The stochastics indicator is one of the most popular Forex indicators. This classic indicator was developed in the 1950s by a trader named George Lane. Essentially the indicator meaAsures the closing price of an instrument against a range over a specified lookback period and registers momentum as either overbought or oversold.
The indicator, which is a bound oscillator, has two thresholds. The upper threshold, set at 80 indicates price is overbought and the lower threshold set at 20, registers price as oversold. There are two lines moving on the indicator, the K line which is the faster lookback and the D line which is the longer lookback. When the K line crosses above the D-line, it is a bullish signal, and when the K line crosses below the D line, it is a bearish signal.
The indicator can be a fantastic tool for catching key reversal points and is used in many different technical setups. The setup we are going to look at here combines some stochastic reading with some basic chart patterns.
The double top is a classic bearish reversal pattern which essentially highlights the failure of price to break past a key resistance point and a reversal in sentiment.
The pattern essentially forms an “M” and can either have a deep reaction low between the two tops or a shallow reaction low.
Price trades up to make an initial high before selling kicks in and price reverses lower. Buyers then step back in and drive the price back up to test the initial high, however, once again selling kicks in and this time drives price meaningfully lower.
This pattern is found at a lot of key bearish reversal points at either a change in trend or at the exhaustion point within a correction.

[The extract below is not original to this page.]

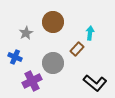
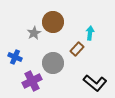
gray star: moved 8 px right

The stochastic indicator can make a fantastic filter for trading this pattern. Essentially, the dynamic we want to see is price retesting the resistance level, to create the double top, with stochastics displaying bearish divergence.
A bearish divergence is where price is testing a former high or making a new high, but the stochastics indicator is putting in a lower high. This indicates to us that bullish momentum has weakened and suggests that price is likely to reverse from the level instead of breaking out above it.
In the above chart, we have a fantastic example of this setup. Price has traded up to test a previous high, giving us our double top formation yet as you can see, the stochastics indicator has put in a much lower high indicating a dramatic weakening of bullish momentum and from that point price reverses lower.
There are a few ways you can trade this setup.
The first is simply looking to short price as it breaks down from the second top as a reversal play.
The second is looking to trade price as it breaks down through the reaction low put in between the first and second top. This is a breakout play.
The third is looking is to trade price as/if it retests the broken reaction low.
Finally, you can look to trade price as it breaks down through the low of the structure, what we call the neckline of the pattern. Again, you can also look to trade a retest of the broken low if it happens.
The setup also works in reverse with double bottoms which form a “W” shape.
This time, we are looking for price to test a prior support level with bullish stochastic divergence suggesting that a reversal is likely to occur.
In the above example, the price has come back down to challenge a prior support low and even pierces slightly below the initial low, however, the stochastics indicator signals that the move is lacking bearish momentum as the indicator has put in a higher low.
This is a classic technical setup and demonstrates how you can combine some simple chart pattern reading with some indicator reference to identify opportunities in the market. The use of a dual filter approach is a more conservative way to trade as we need the presence of both the chart pattern and the indicator reading to give us entry to the market.